Find every line below with "wrist" in it and give only how many there are.

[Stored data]
=-=-=
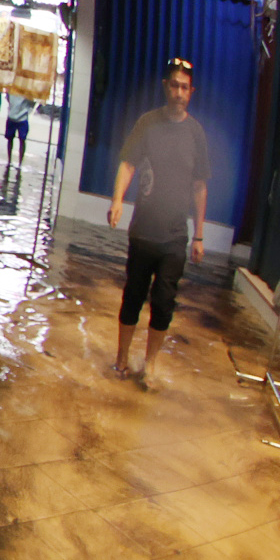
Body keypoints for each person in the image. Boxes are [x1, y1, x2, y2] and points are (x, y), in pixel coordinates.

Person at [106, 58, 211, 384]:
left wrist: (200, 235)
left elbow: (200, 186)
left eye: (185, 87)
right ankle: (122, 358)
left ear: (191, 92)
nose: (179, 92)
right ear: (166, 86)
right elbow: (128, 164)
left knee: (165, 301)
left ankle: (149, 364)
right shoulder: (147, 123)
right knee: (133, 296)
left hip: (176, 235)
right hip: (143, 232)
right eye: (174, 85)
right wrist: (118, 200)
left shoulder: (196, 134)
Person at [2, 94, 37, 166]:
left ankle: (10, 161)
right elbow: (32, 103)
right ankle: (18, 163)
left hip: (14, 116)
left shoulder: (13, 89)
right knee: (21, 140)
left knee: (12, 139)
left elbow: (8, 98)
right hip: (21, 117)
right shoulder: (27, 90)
=-=-=
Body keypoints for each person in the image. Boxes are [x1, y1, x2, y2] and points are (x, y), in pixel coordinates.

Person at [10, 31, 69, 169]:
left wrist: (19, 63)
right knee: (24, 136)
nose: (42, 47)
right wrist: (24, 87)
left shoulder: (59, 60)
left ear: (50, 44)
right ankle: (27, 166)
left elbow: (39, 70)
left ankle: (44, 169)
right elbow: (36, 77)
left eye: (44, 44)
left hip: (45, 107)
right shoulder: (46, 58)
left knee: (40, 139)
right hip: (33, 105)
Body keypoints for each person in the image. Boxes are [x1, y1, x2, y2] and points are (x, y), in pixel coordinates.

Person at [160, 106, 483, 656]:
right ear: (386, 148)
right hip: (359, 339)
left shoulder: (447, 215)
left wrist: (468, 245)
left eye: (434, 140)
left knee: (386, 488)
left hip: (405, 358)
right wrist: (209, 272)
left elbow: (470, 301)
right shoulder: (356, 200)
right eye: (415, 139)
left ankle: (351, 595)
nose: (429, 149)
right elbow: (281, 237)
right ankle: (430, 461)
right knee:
=-=-=
*OUTPUT OF THE TASK*
6